WASHINGTON - Gay troops can serve openly in the armed forces without harming the military's ability to fight, the Pentagon's top leaders said yesterday, declaring that the 17-year-old "don't ask, don't tell" law should be scrapped and pointing to a new survey that shows most troops wouldn't mind.

President Barack Obama, citing the troop poll, urged the Senate to repeal the ban before adjourning in the next few weeks, but there is still no indication whether Republican objections can be overcome.

Still, the survey put new pressure on GOP opponents, led by Arizona Sen. John McCain, who say efforts to repeal the law are politically motivated and dangerous at a time of two wars.

Defense Secretary Robert Gates said the ban on openly gay military service "requires people to lie," and called for quick Senate action.

"We spend a lot of time in the military talking about integrity and honor and values. Telling the truth is a pretty important value in that scale," Gates said as he released the Pentagon study showing that most people currently in uniform don't care about the ban.

McCain and other critics say the Pentagon's report doesn't address risks to morale and fighting mettle. Gates countered: "I obviously have a lot of admiration and respect for Sen. McCain, but in this respect I think that he's mistaken."

Senate Democrats plan to force a vote this month. Senate Republicans were generally silent following release of the Pentagon recommendations for repealing the ban.

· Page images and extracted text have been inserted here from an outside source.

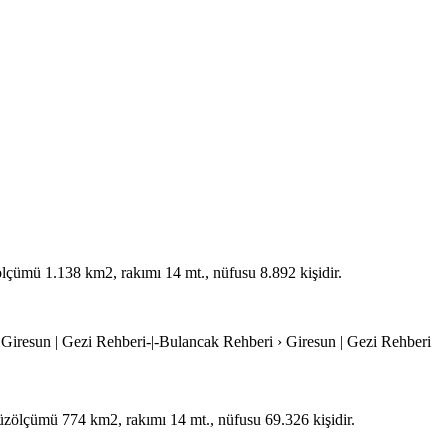
zölçümü 1.138 km2, rakımı 14 mt., nüfusu 8.892 kişidir.
 Giresun | Gezi Rehberi-|-Bulancak Rehberi › Giresun | Gezi Rehberi
 yüzölçümü 774 km2, rakımı 14 mt., nüfusu 69.326 kişidir.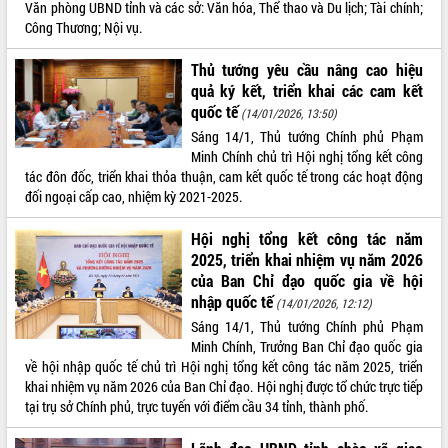
Văn phòng UBND tỉnh và các sở: Văn hóa, Thể thao và Du lịch; Tài chính;
VIDEO
Công Thương; Nội vụ.
Loading the player...
Thủ tướng yêu cầu nâng cao hiệu
quả ký kết, triển khai các cam kết
Khám bệnh, cấp phát thuốc miễn phí
quốc tế
(14/01/2026, 13:50)
và tặng quà người dân xã Cư Pui
Sáng 14/1, Thủ tướng Chính phủ Phạm
Hội nghị UBND tỉnh Đắk Lắk thường kỳ
Minh Chính chủ trì Hội nghị tổng kết công
tháng 7/2026
tác đôn đốc, triển khai thỏa thuận, cam kết quốc tế trong các hoạt động
Lễ truy tặng danh hiệu “Bà Mẹ Việt
đối ngoại cấp cao, nhiệm kỳ 2021-2025.
Nam Anh hùng” và trao Huân chương
Lao động
Hội nghị tổng kết công tác năm
ALBUM ẢNH
UBND tỉnh Đắk Lắk triển khai nhiệm
2025, triển khai nhiệm vụ năm 2026
vụ 6 tháng cuối năm 2026
của Ban Chỉ đạo quốc gia về hội
Kỳ họp thứ Hai, Hội đồng nhân dân
nhập quốc tế
(14/01/2026, 12:12)
tỉnh khóa XI quyết nghị nhiều nội dung
Sáng 14/1, Thủ tướng Chính phủ Phạm
quan trọng
Minh Chính, Trưởng Ban Chỉ đạo quốc gia
Bí thư Tỉnh ủy Lương Nguyễn Minh
về hội nhập quốc tế chủ trì Hội nghị tổng kết công tác năm 2025, triển
Triết thăm, tặng quà người có công với
khai nhiệm vụ năm 2026 của Ban Chỉ đạo. Hội nghị được tổ chức trực tiếp
cách mạng
tại trụ sở Chính phủ, trực tuyến với điểm cầu 34 tỉnh, thành phố.
Rà soát, hoàn thiện hệ thống thiết chế
văn hóa, thể thao đáp ứng yêu cầu
LIÊN KẾT WEB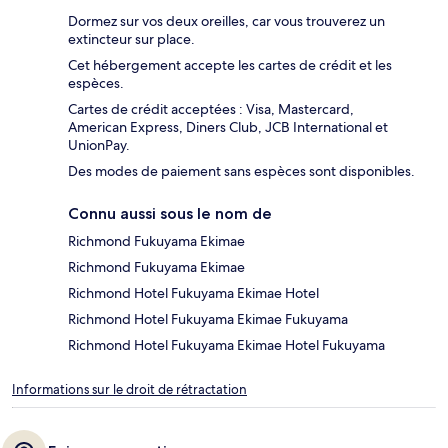
Dormez sur vos deux oreilles, car vous trouverez un
extincteur sur place.
Cet hébergement accepte les cartes de crédit et les
espèces.
Cartes de crédit acceptées : Visa, Mastercard,
American Express, Diners Club, JCB International et
UnionPay.
Des modes de paiement sans espèces sont disponibles.
Connu aussi sous le nom de
Richmond Fukuyama Ekimae
Richmond Fukuyama Ekimae
Richmond Hotel Fukuyama Ekimae Hotel
Richmond Hotel Fukuyama Ekimae Fukuyama
Richmond Hotel Fukuyama Ekimae Hotel Fukuyama
Informations sur le droit de rétractation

Although historic, yesterday's recommendation that the military for the first time allow openly gay people came with a caveat that also frustrates many supporters of repeal. Gates wants an indefinite grace period while the Pentagon prepares for the policy change and phases it in.

"It would be unwise to push ahead with full implementation of repeal before more can be done to prepare the force, in particular those ground combat specialties and units, for what could be a disruptive and disorienting change," Gates said.